### ACTIVIDADES
1: Según el texto sobre Hollywood y la guerra, ¿qué país ocupó el lugar de la Alemania hitleriana como enemigo en las historias de espías?
2: Escribe la continuación del texto sobre Hollywood y la guerra a partir de su última oración.

### TEXTO DE LECTURA
El mensaje patriótico y antifascista se incorporaba a todo tipo de ficciones: comedias románticas, musicales, dramas… En clave fantasiosa, ilustres personajes de ficción como Batman, Tarzán, el Hombre Invisible, el detective Charlie Chan o incluso Sherlock Holmes lucharían contra espías, soldados y ‘mad doctors’ vinculados con las potencias del Eje.

BRAZO CULTURAL DEL COMPLEJO INDUSTRIAL-MILITAR 

Uno de los legados de ese Hollywood en guerra fue la persistencia en la beligerancia. El clima de patriotismo militar había servido para disipar las dudas ciudadanas ante la que se consideró una guerra buena, una intervención excepcional y a regañadientes en beneficio del ‘mundo libre’. Pero las historias de espías, infiltrados y saboteadores persistieron, casi inalteradas. Sólo cambió el enemigo: la URSS reemplazó a la Alemania hitleriana. Y algunos de los artistas que más se significaron contra el fascismo serían represaliados… e incluso enviados a prisión.
Me casé con un comunista o The whip hand son ejemplos del cine antisoviético de los años 50. La asfixia propagandística no llegaría a los extremos vividos durante la II Guerra Mundial, pero el audiovisual estadounidense siguió movido por una cierta inercia. La guerra de Corea proporcionó nuevas heroicidades militares que contar a la audiencia. Y los ajustes de cuentas con el comunismo también tomarían formas metafóricas en el mundo de la ciencia-ficción. El complejo industrial-militar había tomado posiciones en Hollywood, y había llegado para quedarse.

### MATERIAL DE ESTUDIO
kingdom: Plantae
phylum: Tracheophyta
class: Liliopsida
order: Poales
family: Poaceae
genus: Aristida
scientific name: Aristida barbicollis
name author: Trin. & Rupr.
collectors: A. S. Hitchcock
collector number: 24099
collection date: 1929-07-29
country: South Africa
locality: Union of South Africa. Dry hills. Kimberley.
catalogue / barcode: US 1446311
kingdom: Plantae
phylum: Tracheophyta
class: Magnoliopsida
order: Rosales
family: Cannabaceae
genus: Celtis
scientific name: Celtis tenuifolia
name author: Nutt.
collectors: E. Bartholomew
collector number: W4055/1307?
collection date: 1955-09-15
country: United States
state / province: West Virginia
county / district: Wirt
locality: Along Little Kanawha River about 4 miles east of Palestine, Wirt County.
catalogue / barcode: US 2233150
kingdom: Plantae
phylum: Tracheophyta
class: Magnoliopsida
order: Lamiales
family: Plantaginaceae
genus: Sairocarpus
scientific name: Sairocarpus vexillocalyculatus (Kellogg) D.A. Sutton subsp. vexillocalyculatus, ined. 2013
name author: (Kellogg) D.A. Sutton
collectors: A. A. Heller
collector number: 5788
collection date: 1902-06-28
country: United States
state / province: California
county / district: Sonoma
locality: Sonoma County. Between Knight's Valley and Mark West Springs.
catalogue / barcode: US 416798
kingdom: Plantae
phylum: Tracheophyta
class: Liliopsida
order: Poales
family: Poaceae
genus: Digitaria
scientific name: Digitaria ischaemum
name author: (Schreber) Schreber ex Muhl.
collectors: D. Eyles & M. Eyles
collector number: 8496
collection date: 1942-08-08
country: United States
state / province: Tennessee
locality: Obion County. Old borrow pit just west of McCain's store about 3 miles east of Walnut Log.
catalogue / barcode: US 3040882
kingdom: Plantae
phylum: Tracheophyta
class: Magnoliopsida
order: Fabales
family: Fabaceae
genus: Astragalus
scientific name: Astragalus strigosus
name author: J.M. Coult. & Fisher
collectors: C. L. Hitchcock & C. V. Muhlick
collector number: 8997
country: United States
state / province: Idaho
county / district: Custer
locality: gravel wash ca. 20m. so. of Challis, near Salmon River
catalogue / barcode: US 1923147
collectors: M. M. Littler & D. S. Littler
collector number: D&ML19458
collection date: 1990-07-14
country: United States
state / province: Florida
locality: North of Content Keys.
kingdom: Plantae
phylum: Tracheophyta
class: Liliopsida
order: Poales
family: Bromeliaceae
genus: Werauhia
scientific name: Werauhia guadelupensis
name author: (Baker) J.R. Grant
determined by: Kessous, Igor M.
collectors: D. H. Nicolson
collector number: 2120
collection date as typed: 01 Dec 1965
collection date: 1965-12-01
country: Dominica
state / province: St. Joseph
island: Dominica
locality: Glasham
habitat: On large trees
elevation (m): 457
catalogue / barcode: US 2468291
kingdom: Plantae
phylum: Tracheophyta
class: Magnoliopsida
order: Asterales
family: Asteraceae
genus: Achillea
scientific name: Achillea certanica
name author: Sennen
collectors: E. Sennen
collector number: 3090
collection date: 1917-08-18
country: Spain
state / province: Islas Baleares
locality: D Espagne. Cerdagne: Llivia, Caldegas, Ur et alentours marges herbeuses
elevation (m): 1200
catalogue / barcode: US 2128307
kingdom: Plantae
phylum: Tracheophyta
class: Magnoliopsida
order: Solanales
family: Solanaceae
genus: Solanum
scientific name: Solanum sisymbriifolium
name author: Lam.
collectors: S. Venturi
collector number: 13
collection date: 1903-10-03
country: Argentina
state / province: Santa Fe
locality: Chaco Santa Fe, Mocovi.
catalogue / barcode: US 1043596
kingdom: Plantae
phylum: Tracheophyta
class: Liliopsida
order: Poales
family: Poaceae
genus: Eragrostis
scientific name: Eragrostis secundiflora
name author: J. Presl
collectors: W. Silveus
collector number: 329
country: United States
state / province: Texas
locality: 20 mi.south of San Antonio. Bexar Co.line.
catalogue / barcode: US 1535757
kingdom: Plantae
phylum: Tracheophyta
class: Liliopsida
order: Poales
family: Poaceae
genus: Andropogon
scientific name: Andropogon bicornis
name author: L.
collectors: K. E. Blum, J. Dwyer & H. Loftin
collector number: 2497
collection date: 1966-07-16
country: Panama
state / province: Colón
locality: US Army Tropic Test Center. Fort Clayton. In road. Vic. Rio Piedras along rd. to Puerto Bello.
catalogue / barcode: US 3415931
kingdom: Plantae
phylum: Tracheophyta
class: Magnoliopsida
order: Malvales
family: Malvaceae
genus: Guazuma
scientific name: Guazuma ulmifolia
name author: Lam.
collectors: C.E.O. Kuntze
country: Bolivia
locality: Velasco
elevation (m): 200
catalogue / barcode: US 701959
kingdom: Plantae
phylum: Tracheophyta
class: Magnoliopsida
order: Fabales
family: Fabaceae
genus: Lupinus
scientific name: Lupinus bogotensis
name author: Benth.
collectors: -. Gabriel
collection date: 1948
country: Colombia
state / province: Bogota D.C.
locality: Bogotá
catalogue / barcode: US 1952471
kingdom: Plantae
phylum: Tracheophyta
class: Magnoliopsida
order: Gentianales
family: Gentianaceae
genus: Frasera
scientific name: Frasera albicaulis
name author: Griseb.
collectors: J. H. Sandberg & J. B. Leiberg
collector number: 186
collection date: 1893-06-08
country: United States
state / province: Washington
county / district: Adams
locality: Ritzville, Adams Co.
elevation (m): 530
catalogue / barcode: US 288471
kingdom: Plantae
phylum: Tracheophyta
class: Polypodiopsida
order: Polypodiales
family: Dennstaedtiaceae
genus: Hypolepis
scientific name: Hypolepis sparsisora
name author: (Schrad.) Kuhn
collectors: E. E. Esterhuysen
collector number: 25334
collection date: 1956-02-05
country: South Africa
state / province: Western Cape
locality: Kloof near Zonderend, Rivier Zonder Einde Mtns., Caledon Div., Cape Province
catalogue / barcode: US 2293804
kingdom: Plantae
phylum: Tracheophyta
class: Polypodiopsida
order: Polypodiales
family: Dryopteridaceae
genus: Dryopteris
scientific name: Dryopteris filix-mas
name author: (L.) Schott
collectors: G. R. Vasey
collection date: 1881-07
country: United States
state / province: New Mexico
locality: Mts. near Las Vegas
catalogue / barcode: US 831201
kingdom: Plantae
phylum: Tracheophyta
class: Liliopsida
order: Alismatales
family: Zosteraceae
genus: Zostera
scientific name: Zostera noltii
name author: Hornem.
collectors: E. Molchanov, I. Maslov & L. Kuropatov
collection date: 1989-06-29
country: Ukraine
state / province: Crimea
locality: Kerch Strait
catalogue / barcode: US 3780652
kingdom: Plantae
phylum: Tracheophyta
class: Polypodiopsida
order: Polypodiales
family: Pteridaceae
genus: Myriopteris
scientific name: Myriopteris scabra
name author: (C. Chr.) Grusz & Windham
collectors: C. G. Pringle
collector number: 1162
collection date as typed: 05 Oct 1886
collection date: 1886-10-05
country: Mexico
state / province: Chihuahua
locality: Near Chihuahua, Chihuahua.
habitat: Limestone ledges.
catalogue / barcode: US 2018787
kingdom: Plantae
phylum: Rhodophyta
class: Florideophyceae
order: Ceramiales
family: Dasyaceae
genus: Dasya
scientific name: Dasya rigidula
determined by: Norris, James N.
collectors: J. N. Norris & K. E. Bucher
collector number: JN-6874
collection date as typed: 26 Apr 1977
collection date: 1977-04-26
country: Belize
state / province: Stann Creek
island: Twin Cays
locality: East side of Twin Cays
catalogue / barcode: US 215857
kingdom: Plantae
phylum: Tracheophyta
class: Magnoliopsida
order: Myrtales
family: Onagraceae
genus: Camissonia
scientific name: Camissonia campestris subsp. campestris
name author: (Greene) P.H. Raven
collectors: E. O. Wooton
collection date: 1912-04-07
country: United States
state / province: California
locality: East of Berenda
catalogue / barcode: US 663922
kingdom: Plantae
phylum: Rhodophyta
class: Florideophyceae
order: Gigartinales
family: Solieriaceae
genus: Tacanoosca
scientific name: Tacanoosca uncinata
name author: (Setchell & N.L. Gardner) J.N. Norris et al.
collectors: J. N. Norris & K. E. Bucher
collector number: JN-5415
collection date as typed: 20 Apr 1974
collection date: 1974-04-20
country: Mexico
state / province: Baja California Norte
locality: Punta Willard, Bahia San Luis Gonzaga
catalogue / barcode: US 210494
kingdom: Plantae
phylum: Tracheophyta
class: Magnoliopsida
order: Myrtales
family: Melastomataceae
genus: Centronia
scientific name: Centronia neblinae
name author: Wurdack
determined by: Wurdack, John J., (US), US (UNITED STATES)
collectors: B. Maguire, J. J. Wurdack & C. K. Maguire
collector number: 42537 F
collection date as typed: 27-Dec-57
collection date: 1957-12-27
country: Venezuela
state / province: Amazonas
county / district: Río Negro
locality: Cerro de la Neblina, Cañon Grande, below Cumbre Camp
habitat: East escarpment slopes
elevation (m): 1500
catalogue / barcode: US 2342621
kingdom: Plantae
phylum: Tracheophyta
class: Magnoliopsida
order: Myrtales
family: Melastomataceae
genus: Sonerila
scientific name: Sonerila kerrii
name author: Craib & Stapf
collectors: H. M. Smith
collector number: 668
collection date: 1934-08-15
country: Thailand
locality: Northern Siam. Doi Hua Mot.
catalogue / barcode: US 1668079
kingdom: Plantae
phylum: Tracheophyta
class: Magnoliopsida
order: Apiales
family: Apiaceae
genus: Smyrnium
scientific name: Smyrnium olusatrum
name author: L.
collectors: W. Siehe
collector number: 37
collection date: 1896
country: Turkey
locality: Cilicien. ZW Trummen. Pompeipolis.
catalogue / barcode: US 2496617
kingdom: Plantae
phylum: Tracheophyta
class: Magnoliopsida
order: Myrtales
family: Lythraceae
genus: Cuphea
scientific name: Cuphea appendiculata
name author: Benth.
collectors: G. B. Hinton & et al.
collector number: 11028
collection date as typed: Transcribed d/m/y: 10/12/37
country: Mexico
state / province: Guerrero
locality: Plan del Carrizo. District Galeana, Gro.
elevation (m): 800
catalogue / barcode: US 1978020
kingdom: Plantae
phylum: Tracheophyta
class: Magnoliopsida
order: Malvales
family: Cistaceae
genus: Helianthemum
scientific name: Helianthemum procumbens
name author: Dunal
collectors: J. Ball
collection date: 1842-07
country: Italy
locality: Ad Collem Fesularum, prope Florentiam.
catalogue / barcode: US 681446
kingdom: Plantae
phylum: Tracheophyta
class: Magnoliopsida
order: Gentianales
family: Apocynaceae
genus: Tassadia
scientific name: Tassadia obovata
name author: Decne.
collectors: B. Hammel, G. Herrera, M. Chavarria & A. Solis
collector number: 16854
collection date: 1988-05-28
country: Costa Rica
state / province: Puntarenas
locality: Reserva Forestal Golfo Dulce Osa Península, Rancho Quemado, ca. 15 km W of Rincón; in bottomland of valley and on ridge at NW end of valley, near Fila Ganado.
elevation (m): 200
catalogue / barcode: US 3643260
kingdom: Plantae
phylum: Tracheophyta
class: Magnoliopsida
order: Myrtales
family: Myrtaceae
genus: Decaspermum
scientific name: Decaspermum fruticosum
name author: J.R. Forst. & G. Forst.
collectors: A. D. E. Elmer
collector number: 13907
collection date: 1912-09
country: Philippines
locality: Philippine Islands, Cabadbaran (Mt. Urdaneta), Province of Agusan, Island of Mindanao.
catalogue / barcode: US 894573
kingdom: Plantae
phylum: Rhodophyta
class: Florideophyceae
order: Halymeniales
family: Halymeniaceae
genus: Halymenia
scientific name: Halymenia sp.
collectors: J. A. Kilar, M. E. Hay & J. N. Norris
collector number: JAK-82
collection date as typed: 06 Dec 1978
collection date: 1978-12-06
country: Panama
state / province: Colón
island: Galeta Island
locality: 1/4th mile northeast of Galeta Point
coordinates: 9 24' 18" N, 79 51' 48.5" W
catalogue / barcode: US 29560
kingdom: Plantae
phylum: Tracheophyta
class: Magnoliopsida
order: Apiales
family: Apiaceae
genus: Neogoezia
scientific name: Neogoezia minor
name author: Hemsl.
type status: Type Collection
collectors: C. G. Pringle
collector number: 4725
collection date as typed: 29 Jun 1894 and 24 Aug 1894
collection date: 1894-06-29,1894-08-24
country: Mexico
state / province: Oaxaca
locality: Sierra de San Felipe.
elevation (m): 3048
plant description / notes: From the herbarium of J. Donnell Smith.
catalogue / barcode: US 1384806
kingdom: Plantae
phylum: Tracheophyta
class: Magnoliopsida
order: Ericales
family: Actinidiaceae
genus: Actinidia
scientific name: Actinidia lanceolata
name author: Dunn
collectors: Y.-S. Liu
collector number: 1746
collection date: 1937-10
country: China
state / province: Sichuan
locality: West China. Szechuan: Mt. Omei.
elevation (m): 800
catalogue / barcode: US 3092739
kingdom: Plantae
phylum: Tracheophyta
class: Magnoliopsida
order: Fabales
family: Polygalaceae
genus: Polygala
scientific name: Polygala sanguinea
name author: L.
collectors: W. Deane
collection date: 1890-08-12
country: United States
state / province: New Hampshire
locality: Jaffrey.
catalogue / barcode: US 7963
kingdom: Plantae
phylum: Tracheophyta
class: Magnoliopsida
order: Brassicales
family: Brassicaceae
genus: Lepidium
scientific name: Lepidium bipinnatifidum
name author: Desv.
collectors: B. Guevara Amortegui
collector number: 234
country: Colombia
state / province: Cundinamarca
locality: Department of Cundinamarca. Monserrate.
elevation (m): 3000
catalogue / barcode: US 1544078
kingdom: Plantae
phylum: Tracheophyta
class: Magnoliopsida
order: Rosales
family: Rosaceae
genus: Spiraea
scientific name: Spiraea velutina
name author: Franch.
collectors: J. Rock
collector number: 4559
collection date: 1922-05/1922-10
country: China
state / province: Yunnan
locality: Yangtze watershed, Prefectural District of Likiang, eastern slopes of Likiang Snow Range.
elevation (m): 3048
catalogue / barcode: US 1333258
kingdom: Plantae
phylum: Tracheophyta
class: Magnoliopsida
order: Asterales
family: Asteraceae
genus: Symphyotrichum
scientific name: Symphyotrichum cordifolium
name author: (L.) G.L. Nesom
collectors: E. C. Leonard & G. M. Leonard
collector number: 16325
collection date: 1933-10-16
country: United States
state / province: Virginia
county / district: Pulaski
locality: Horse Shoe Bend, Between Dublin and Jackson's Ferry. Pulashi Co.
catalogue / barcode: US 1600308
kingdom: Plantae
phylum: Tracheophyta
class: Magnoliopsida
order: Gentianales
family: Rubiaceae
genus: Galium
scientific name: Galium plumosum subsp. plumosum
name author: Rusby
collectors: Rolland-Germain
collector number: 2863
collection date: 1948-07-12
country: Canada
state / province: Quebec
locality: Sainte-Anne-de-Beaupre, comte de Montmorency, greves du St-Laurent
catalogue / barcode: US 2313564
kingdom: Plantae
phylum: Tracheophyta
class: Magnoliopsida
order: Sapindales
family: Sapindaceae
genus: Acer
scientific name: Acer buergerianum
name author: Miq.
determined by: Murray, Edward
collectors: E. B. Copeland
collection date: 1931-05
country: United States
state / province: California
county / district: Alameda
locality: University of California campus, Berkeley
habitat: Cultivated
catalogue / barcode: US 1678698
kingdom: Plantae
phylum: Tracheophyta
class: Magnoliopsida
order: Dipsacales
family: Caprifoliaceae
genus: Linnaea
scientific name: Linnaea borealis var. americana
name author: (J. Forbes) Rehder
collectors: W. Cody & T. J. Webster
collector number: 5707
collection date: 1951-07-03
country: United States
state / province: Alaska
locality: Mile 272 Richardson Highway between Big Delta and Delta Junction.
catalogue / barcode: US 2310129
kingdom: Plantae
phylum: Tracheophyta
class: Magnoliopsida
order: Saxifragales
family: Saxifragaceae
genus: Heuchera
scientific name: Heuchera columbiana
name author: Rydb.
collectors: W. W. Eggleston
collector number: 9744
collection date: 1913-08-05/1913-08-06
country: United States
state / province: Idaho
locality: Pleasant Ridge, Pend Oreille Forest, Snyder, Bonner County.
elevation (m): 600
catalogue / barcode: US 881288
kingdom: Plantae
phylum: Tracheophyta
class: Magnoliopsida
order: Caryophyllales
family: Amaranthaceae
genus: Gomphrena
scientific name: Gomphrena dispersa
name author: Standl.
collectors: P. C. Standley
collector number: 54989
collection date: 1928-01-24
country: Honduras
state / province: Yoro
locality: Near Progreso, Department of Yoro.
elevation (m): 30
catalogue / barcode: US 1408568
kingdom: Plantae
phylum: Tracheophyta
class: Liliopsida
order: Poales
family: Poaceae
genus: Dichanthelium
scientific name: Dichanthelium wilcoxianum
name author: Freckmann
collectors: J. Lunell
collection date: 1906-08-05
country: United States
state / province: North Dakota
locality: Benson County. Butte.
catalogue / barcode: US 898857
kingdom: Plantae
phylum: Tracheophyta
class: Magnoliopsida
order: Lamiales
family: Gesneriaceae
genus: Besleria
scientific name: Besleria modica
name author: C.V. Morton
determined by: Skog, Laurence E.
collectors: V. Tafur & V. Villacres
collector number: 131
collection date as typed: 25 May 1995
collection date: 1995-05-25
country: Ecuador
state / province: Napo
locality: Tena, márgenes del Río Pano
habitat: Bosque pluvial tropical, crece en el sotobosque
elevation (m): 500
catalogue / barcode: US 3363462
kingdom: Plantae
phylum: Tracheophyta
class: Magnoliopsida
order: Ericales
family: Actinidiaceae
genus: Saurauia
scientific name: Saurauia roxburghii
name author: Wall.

### RESPUESTAS
1: La URSS.

2:
PEARL HARBOR DE CELULOIDE

Entre los filmes que representan el ataque japonés a Pearl Harbor, quizá el más loado ha sido De aquí a la eternidad. Se trata de un drama de amores prohibidos y arbitrariedades castrenses en la Hawái que estaba a punto de sufrir el bombardeo nipón. Eso sí: las escenas bélicas apenas ocupan un cuarto de hora del metraje total. El resultado destaca por alejarse de la lógica propagandística y de las miradas idealizadas a la convivencia en el seno del ejército.

El realizador Michael Bay, en cambio, dedicó mucho más tiempo a la larga escena de acción que justifica su Pearl Harbor. Haciendo gala de un romanticismo más propio de un anuncio de perfumes, el autor de Transformers consiguió que el Spielberg más relamido pudiese parecer un prodigio de sobriedad. El espectáculo hipertrofiado, complementado por un melodramático triángulo amoroso, no podía concluir con imágenes de derrota. Así que Bay y compañía incluyeron un último acto sobre la misión que ya había inspirado Treinta segundos sobre Tokio.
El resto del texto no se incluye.